Mountain View Voice

News - July 8, 2011

Community briefs

Refreshing new moniker

Welcome to Mountain Dew, California.

The folks at Weather.com have accidentally renamed our fine city after a soft drink.

When you type a Mountain View zip code into Weather.com, it lists "Mountain Dew Ames Resource Center" as the nearest weather station. They somehow managed to make two goof-ups in our neighboring NASA center's name, as NASA Ames is a research center, not a resource center.

Resident Bruce Karney was amused. About 10 years ago Karney wrote an April Fools story along these lines, in which the city gets paid to rename itself Mountain Dew, California, solving the city's budget problems.

"I haven't contacted Weather.com to ask them to change it. I'm sort of enjoying seeing it for now," Karney said.

The gaff has remained on the site over a week, although we expect it won't last after this is published. It can be seen at snipurl.com/15rbi.

Meals for hungry kids

Families who depend on free or reduced-price meals during the school year can get help feeding their children during the summer months, thanks to Second Harvest Food Bank.

The Mountain View feeding site is at Castro Elementary School and will serve breakfast and lunch to children under 18 through the end of July.

"We understand that many families who rely on these meals during the school year may be having a difficult time feeding their children right now," said Cindy McCown, senior director of Programs and Services at Second Harvest Food Bank of Santa Clara and San Mateo Counties. "We want to make sure everyone knows there are resources available."

There are a number of summer feeding programs for children in Santa Clara County. Call Second Harvest Food Bank's Food Connection hotline at 1-800-984-FOOD (3663) to find the nearest one, or get information on other food assistance programs. The hotline is available Monday through Friday, from 8:30 a.m. to 4 p.m., in English, Spanish, and Vietnamese.

Lost hiker rescued by local guardsmen

Moffett-based Air National Guardsmen spent their Fourth of July morning successfully rescuing a hiker who was lost for two days in the El Dorado National forest.

The hiker, 54-year-old Lauren Ellen DeLaTorre, became lost on July 2 near Pioneer, California and was without water, food and warm clothing for 32 hours, the National Guard reports. Shortly after 9 a.m., DeLaTorre was spotted in a remote area by guardsmen aboard a helicopter who then climbed "steep and rocky terrain" to rescue her. Suffering from "extreme fatigue" and dehydration, she was flown to a nearby command post where she was reunited with her family and treated for minor injuries.

The Moffett-based 129th Air Rescue Squadron happened to have its helicopters nearby after having participated in a Fourth of July celebration in Lake Tahoe earlier in the morning.

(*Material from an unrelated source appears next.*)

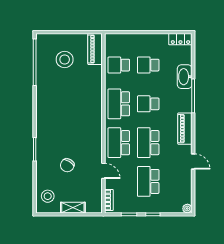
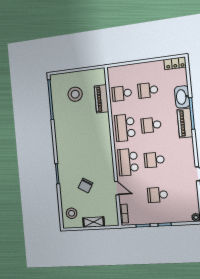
piano: (95, 49) -> (101, 99), moved
piano: (185, 129) -> (185, 123), moved
school desk: (148, 143) -> (154, 160), width x0.54
school desk: (148, 181) -> (158, 195), width x0.54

"With lost hiker searches, you hope for the best but prepare yourself for the worst," said aircraft commander Capt. Nathan Nowaski in a press release. "It was extremely gratifying to find the missing hiker and get her back to her family safely."

— Daniel DeBolt

Comments

Posted by Taxpayer, a resident of Cuesta Park
on Jul 8, 2011 at 11:44 am

Nice to be rescued - but does she have to pay for that costly effort?

Hikers (and boaters and climbers, etc.) should take responsibility for their actions.